Kira's journey continues to a new rung on the spiral she's been climbing through the past several episodes. Throughout the first season she has, again and again, had to confront her inner fears and demons. Maybe more than any other character in the season, she's had tangible loss and change. She has had to get to the point of becoming a political ally of the Federation, which she distrusts; she's had to reject the more extreme fringe of the societies which had got her through the war, Kai Opaka began Kira on a quest to confront those demons, and Kira finally began to seriously let go of the past in "Progress" when she encouraged Bajoran refugees to give up their resistance. Here, she plunges even more deeply into the chips on her own shoulder.
Aamin Marritza is a simple filing clerk with a disease unique to Gallitep, the location of several war crimes committed by the Cardassians under the leadership of Gul Darhe'el. While confirming Marritza's identity, a photo comes to light identifying him as Darheel. Bajor and Kira push for his transfer to Bajoran authority and certain execution, nearly inciting a war with Cardassia. It turns out Darhe'el is a fake and Marritza is actually the prisoner's true identity; he's working out intense guilt over the death of Bajorans. Accepting the truth of Marritza's feelings brings out some very intense sympathetic and empathetic responses from Kira herself - but before Marritza is truly freed, he's killed by a Bajoran dissident simply for being Cardassian.
The titular "Duet" is an amusing puzzle. Does it refer to the dual nature of Marritza/Darhe'el? Or the dialogue between Marritza and Kira? I think, after two watchings of the ep, the changes in Marritza echo in a small scale many of the changes in Kira herself. Whatever side of the war you're on, there's always going to be a struggle to recovery. It was a pleasure though to see the developing layers of trust between Kira, Sisko and Odo.
Bits and pieces
Harris Yulin, who plays Marritza, seems to have a preference for playing dramatic roles; he shows up again years later on Buffy the Vampire Slayer as Quentin Travers. He does an excellent job here as Marritza; you can believe the character's capable of orchestrating a covered-up death - and more.
This episode made me see parallels between Kira and G'Kar, and wondering how far Kira's experiences are going to take her in terms of emotional and spiritual depth. Visitor really brought this character to a new level.
The final scene seemed almost melodramatic to me in composition - making Marritza almost Christ-like in a way. Very touching and well done.
Kira: You think this is all some personal vendetta on my part, don't you?
Sisko: I think you're too close to be objective, yes.

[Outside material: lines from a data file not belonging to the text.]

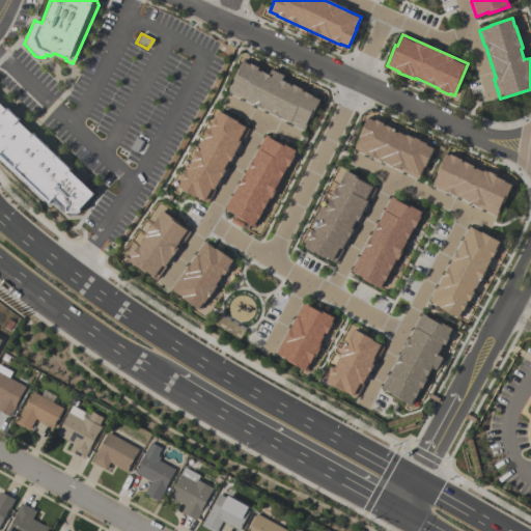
[(304,131),(289,123),(290,122),(228,93),(233,81),(232,81),(242,61),(249,65),(250,64),(258,68),(258,70),(269,75),(271,70),(283,76),(281,81),(302,90),(302,91),(320,100),(310,120),(309,119),(304,131)]
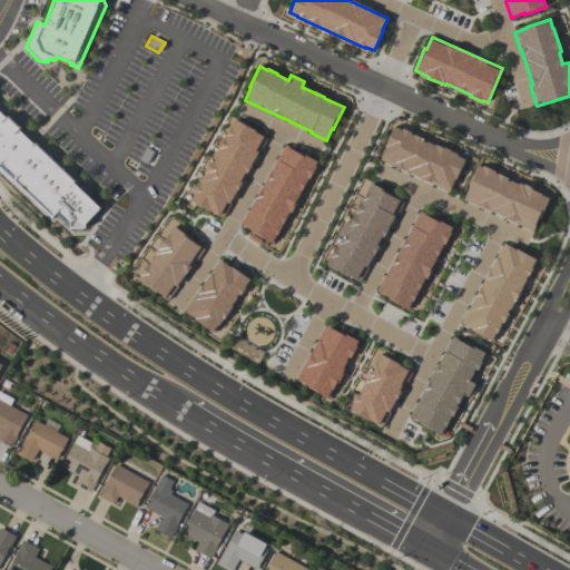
[(86,228),(69,229),(70,225),(56,213),(51,218),(0,170),(0,111),(5,116),(7,114),(23,128),(20,131),(32,143),(33,139),(77,182),(75,183),(100,207),(86,224),(86,228)]
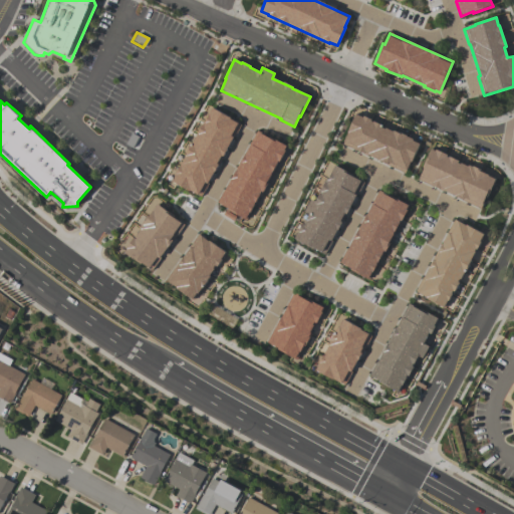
[(240,125),(233,140),(232,139),(223,156),(224,157),(218,167),(217,167),(208,184),(209,185),(201,198),(190,192),(189,193),(170,183),(201,124),(202,125),(212,108),(230,118),(229,119),(240,125)]
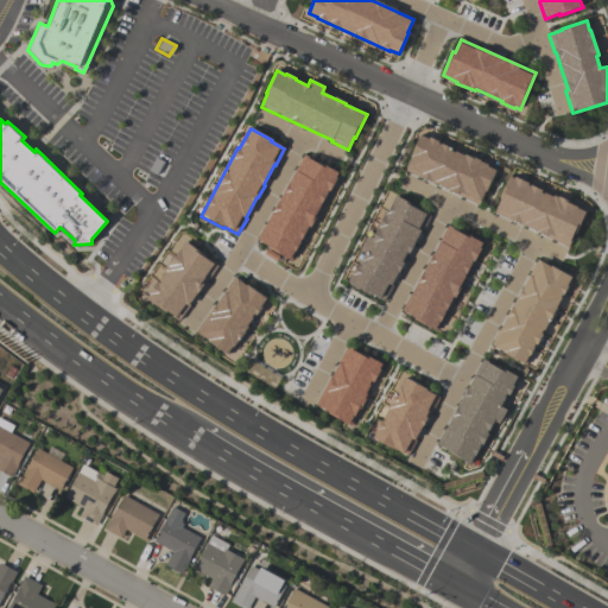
[(419,135),(410,157),(411,158),(405,172),(423,181),(423,179),(457,195),(457,196),(479,206),(485,191),(486,192),(496,171),(487,168),(488,165),(464,154),(463,157),(451,151),(453,149),(429,138),(429,140),(419,135)]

Kira: You're right, I'm not objective. But I'm your first officer, and I give you my word I will conduct myself accordingly. You once said we were friends. I'm asking you now as a friend, please, let me conduct this investigation. I owe it to them.

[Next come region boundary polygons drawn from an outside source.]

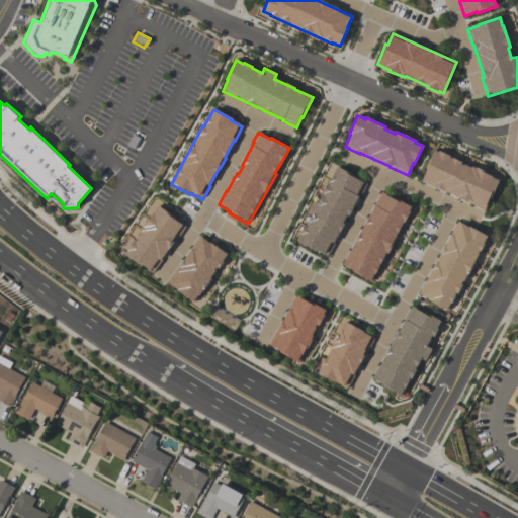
[(133,134),(126,145),(138,151),(144,140),(133,134)]
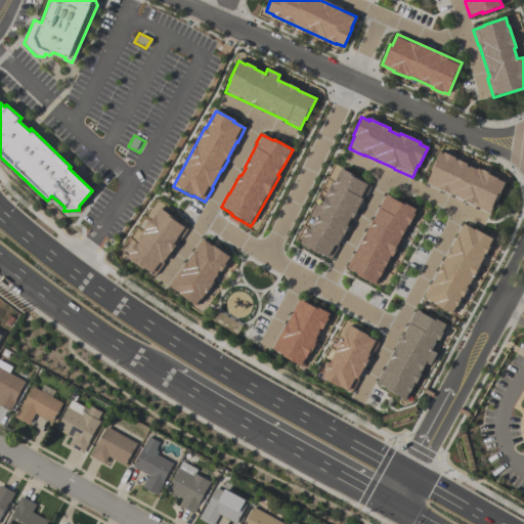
[(439,153),(431,171),(432,172),(426,184),(441,190),(472,204),(471,205),(489,213),(495,201),(496,202),(505,183),(497,180),(497,179),(491,176),(492,175),(478,168),(477,171),(467,166),(468,164),(444,154),(443,155),(439,153)]
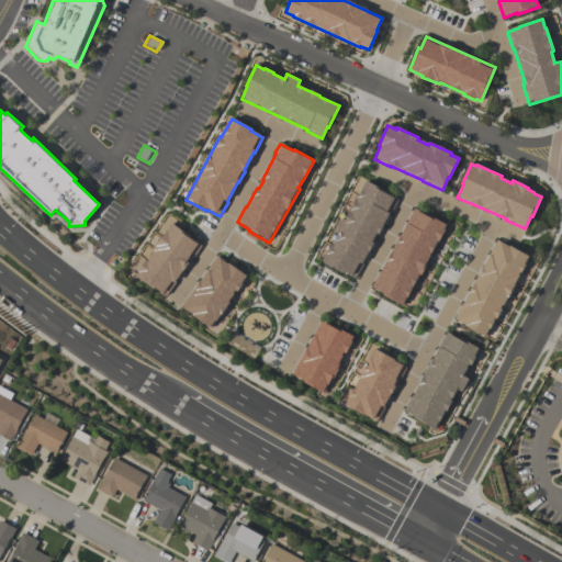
[(356,279),(343,272),(341,273),(321,263),(329,246),(332,247),(338,236),(333,233),(339,218),(345,222),(350,211),(349,211),(355,200),(356,200),(364,181),(385,192),(384,193),(397,200),(389,215),(378,235),(379,236),(374,246),(372,245),(362,263),(363,265),(356,279)]
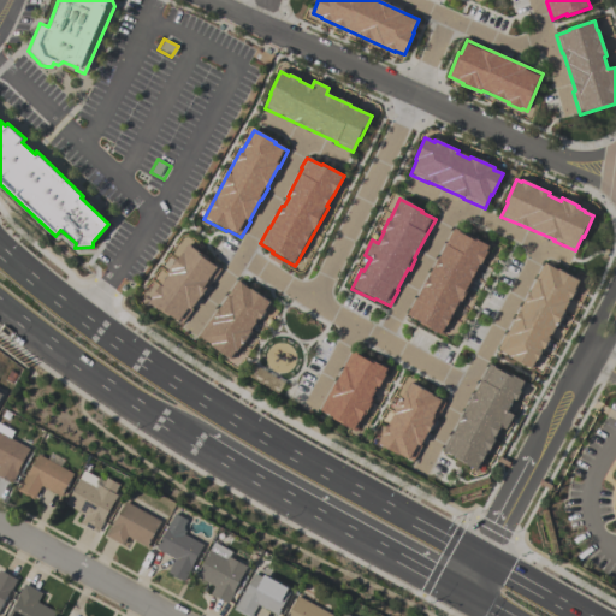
[(407,315),(415,298),(416,298),(448,241),(446,240),(452,230),(467,238),(468,236),(491,248),(481,266),(480,266),(473,278),(474,278),(460,307),(458,307),(442,337),(419,325),(420,323),(407,315)]
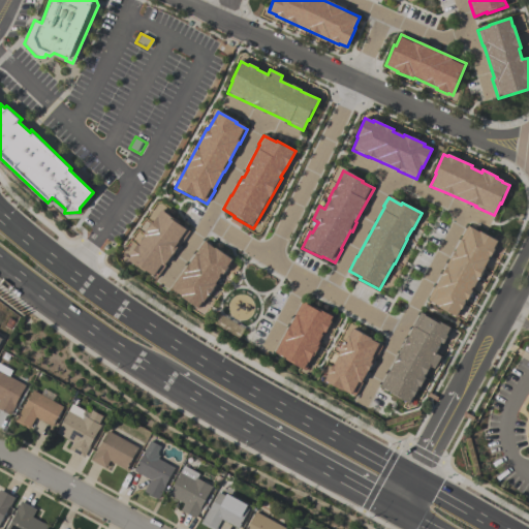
[(156,280),(145,272),(144,273),(127,260),(129,256),(136,245),(137,246),(144,237),(143,236),(151,223),(152,224),(157,218),(162,212),(180,223),(179,225),(185,229),(185,228),(189,231),(177,250),(176,250),(163,267),(164,268),(156,280)]
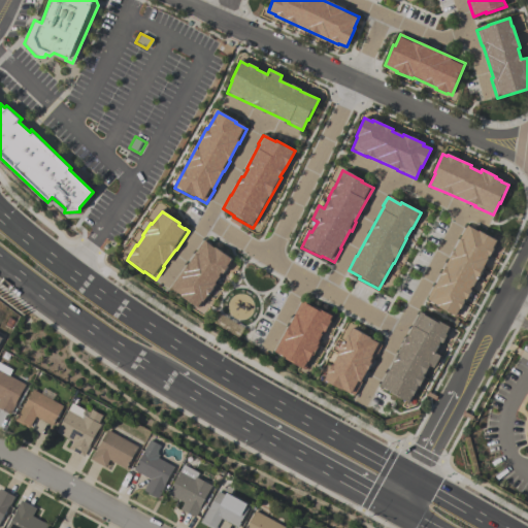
[(466,226),(477,233),(479,232),(497,242),(484,268),(464,304),(456,319),(437,308),(437,306),(426,300),(433,286),(434,287),(463,235),(462,235),(466,226)]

Sisko: You mean the victims.
Kira: That's right. The ones who moved too slowly and never moved again. I'm asking for all the Bajorans who can't ask. Let a Bajoran do this.
Kira: That's just it. I don't want him to be a file clerk. I want him to be, I don't know, something worse.

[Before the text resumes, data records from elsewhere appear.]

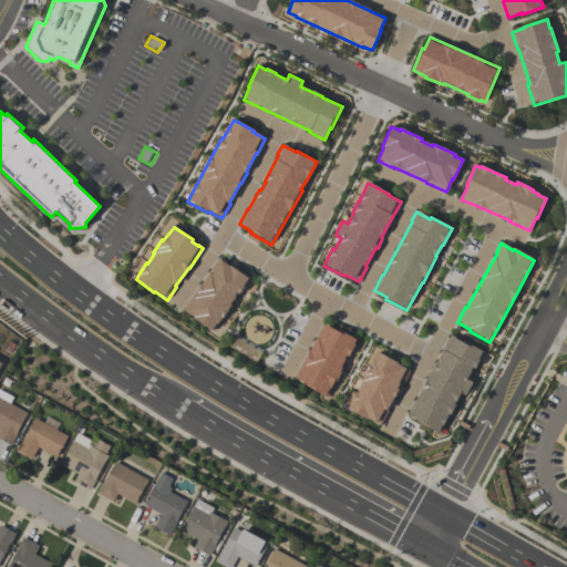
[(183,310),(218,259),(230,267),(230,266),(249,279),(244,287),(245,288),(238,296),(232,305),(233,306),(213,333),(193,319),(194,318),(183,310)]
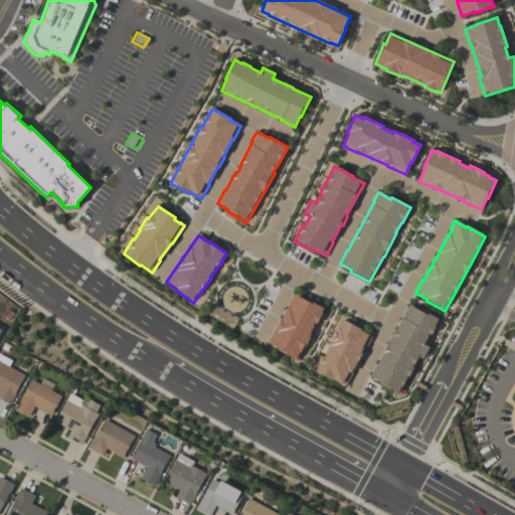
[(267,344),(294,294),(304,300),(304,299),(324,310),(311,335),(312,336),(305,349),(304,348),(297,362),(277,351),(278,349),(267,344)]
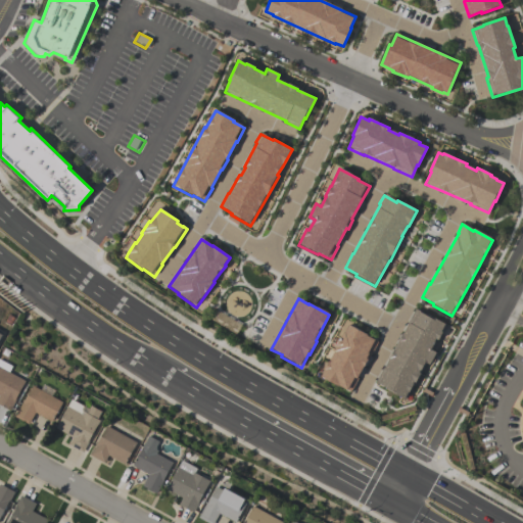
[(415,310),(411,319),(412,319),(384,370),(383,369),(375,383),(386,389),(386,390),(406,401),(426,364),(429,366),(436,353),(432,351),(437,341),(439,341),(447,326),(427,315),(426,316),(415,310)]
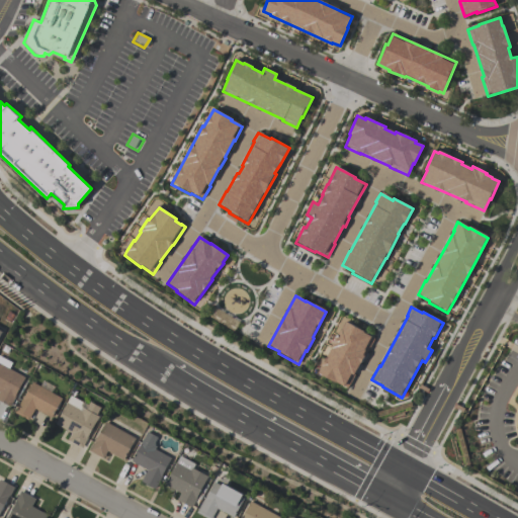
[(345,323),(363,332),(362,333),(374,339),(365,358),(363,357),(354,375),(348,389),(336,382),(335,383),(318,375),(322,367),(321,366),(325,359),(326,359),(331,349),(330,349),(340,329),(342,330),(345,323)]
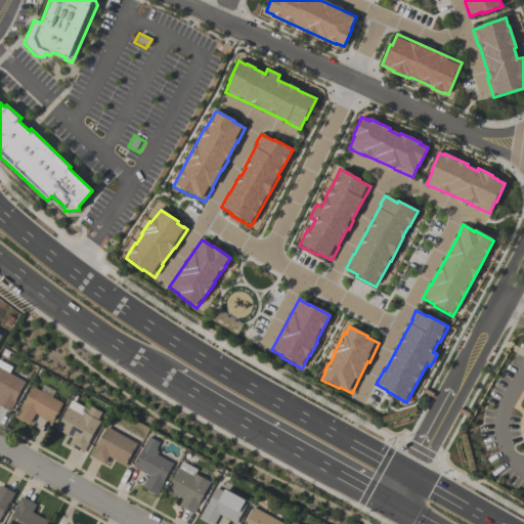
[(26,383),(16,399),(17,399),(10,412),(0,406),(0,361),(12,367),(9,374),(26,383)]
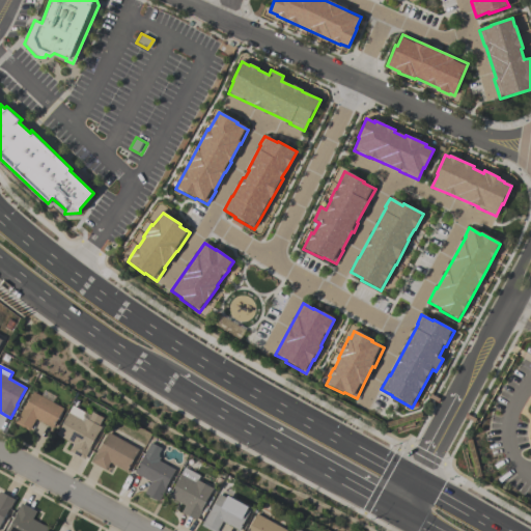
[(52,428),(35,420),(29,431),(15,423),(23,409),(24,410),(33,392),(63,409),(52,428)]
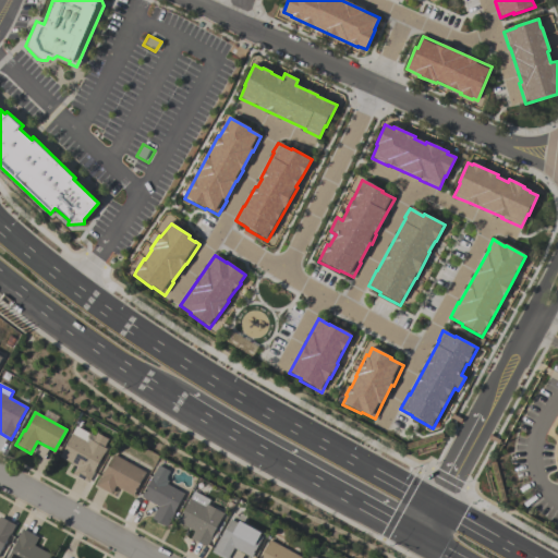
[(76,426),(88,433),(85,438),(92,441),(96,434),(108,440),(104,448),(106,449),(94,471),(95,472),(88,484),(72,475),(76,466),(59,458),(76,426)]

Dax: You want him to be guilty.
Kira: As far as I'm concerned, if he was at Gallitep, he is guilty. They're all guilty. His punishment will let Bajor feel some satisfaction.
Dax: It sounds like you're trying too hard to believe what you're saying. You already know if you punish him without reason, it won't mean anything. And you already know vengeance isn't enough.
Four out of four dermal regenerators.